I made a somewhat rash statement yesterday, to the effect that I thought that religion would not be a major factor in the decision to home educate, at least not in this country. Of course, there are those who home educate for this reason. I have to say that my decision to teach my own child was not primarily motivated by this consideration, but it was certainly an important pointer to me that I was on the right track. I wonder if there is anybody else here for whom this was taken into account?
I suppose that two important injunctions have always been to the forefront of my mind. The first is Proverbs 22 verse 6; Raise up a child in the way he should go and he will not depart from it even in old age. Secondly, the fear of the Lord is the beginning of wisdom. I believe that the family and not the individual is the basic unit of society. I also believe that the Lord instituted this plan. Which, I am bound to confess, makes my stand on new legislation a little tricky. After all, if as I truly believe home education is sanctioned by scripture, why should I want the essentially secular state to concern itself in the matter?
I would probably have home educated even if the law had been against me. The reason for this is plain; I believe that the family is sacred and that it is where children learn everything worth knowing. I think that anything that strikes at the institution of the family, strikes at the heart of society. I also believe of course, that I have a duty to teach my child about God and his commandments and that this duty to is best fulfilled by keeping her at home to teach her. Why then am I in favour of a change in the law which would allow the state to interfere in family life? Because it is what families do that make the family sacred. There are bad families and good families.
If I had decided to follow Jephthah's example, as related in Chapter 11 of Judges, then I would taken a wrong turn and it would be time for others to intervene and set things straight. For those unfamiliar with the story, Jepththah, although a God fearing man, vowed that if he won a battle then he would sacrifice the first living thing he saw when he returned home. This turned out to be his daughter and he duly offered her up as a burnt sacrifice. Personally, I think that it would have been a better thing if the other Gileadites had had a quiet word with him and told him he was doing wrong. (I hope that nobody from the DCSF reads this, otherwise they will be launching an enquiry in the possibility of home educating fathers offering up their children as burnt sacrifices!)

▸ **Recorded data**:
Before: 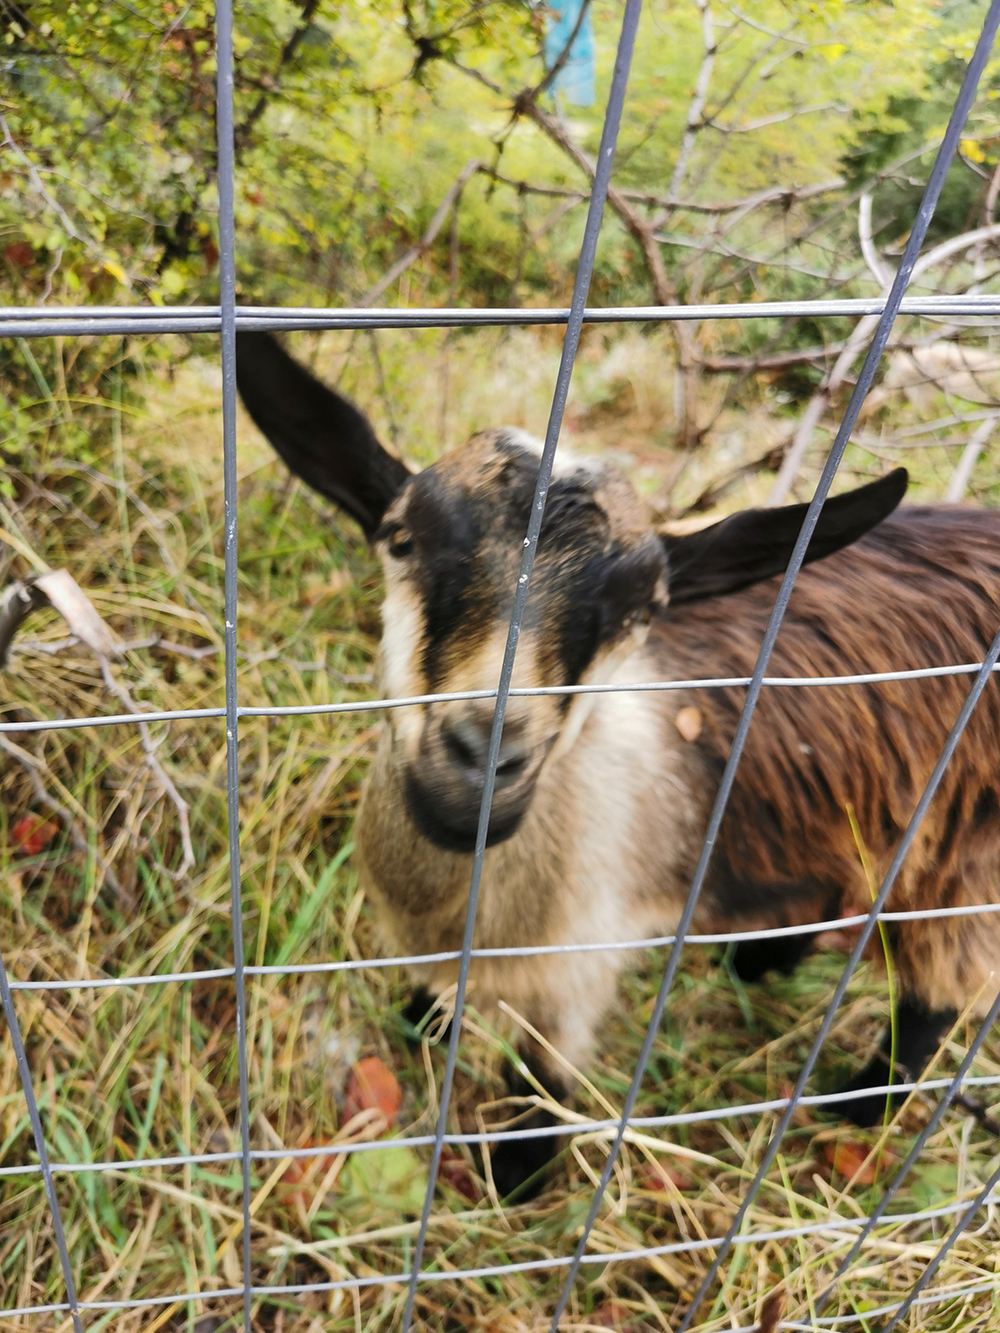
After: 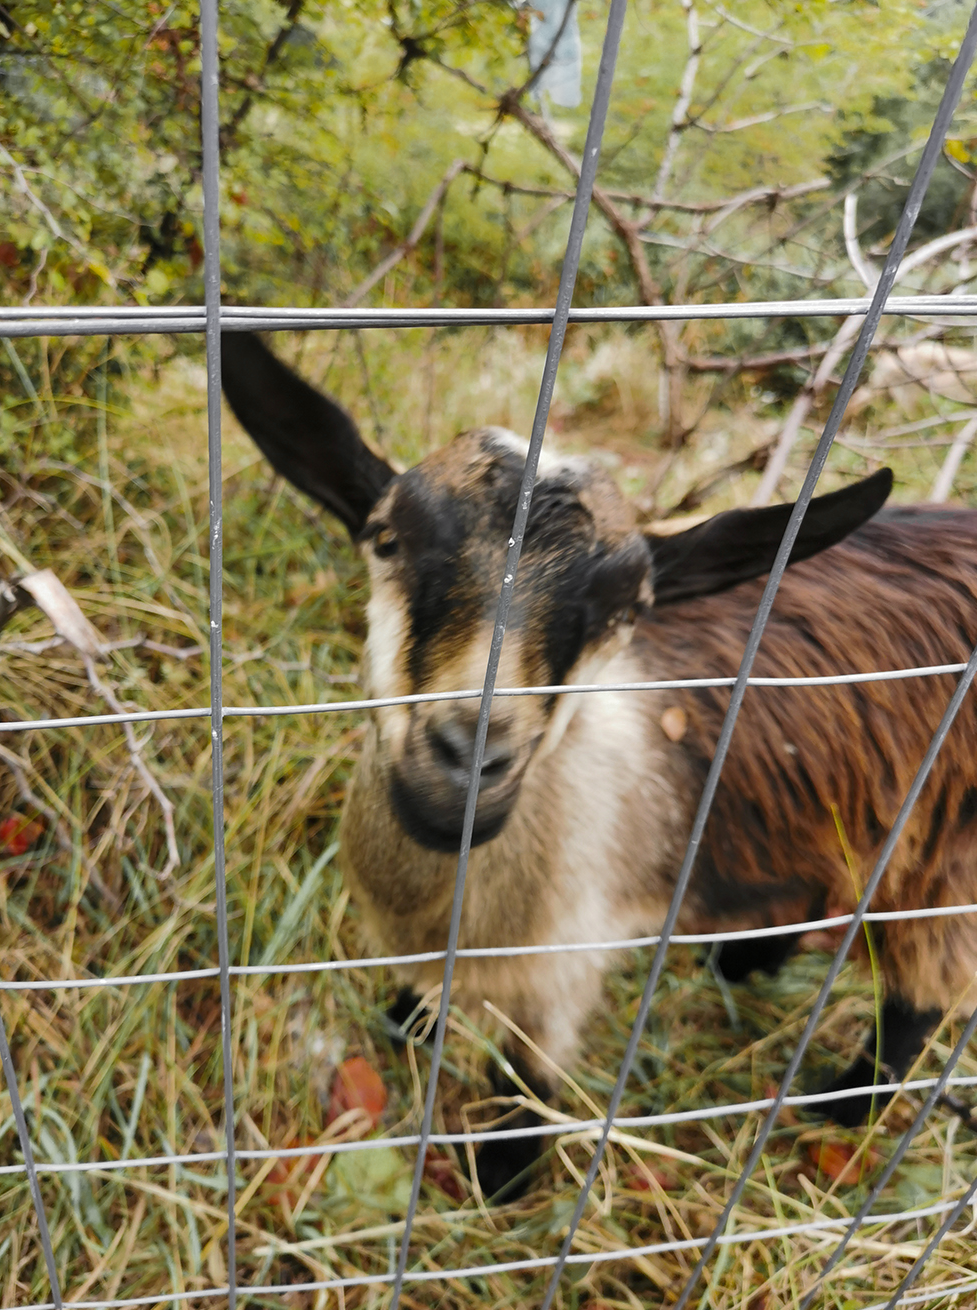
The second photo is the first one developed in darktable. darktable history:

▸ **Exercise aim**:
Retype the post on home education from "If I had decided" to "as burnt sacrifices!)". Rely on the text alone and leave the material aside.

▸ **Exercise response**:
If I had decided to follow Jephthah's example, as related in Chapter 11 of Judges, then I would taken a wrong turn and it would be time for others to intervene and set things straight. For those unfamiliar with the story, Jepththah, although a God fearing man, vowed that if he won a battle then he would sacrifice the first living thing he saw when he returned home. This turned out to be his daughter and he duly offered her up as a burnt sacrifice. Personally, I think that it would have been a better thing if the other Gileadites had had a quiet word with him and told him he was doing wrong. (I hope that nobody from the DCSF reads this, otherwise they will be launching an enquiry in the possibility of home educating fathers offering up their children as burnt sacrifices!)